GIVEN DATA
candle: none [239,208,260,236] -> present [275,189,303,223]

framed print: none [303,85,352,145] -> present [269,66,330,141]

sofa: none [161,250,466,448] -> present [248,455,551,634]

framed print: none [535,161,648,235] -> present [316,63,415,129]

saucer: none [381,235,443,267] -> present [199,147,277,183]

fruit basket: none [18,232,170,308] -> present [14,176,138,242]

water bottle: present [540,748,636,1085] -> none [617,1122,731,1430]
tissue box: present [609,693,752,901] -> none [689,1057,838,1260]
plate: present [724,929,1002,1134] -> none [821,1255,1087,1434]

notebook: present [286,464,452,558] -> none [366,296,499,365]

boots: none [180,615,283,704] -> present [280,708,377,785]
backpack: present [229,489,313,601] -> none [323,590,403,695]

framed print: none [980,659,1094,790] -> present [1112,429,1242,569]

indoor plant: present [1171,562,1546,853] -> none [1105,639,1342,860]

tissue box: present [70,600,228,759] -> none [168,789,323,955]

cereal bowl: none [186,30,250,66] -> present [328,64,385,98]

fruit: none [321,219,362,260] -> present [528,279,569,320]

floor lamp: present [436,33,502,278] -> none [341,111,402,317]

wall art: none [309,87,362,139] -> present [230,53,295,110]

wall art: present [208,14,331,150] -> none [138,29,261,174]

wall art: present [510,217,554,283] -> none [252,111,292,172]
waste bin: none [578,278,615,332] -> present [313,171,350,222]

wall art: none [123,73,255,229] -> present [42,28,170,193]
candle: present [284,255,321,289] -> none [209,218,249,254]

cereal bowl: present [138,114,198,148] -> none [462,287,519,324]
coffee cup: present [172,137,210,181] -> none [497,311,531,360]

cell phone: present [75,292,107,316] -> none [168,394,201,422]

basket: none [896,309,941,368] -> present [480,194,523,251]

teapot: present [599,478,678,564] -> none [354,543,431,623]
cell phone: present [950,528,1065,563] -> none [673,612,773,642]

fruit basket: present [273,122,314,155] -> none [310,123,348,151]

TRY IT
Pick out each line in the material containing "bowl".

TASK RESPONSE
cereal bowl: none [186,30,250,66] -> present [328,64,385,98]
cereal bowl: present [138,114,198,148] -> none [462,287,519,324]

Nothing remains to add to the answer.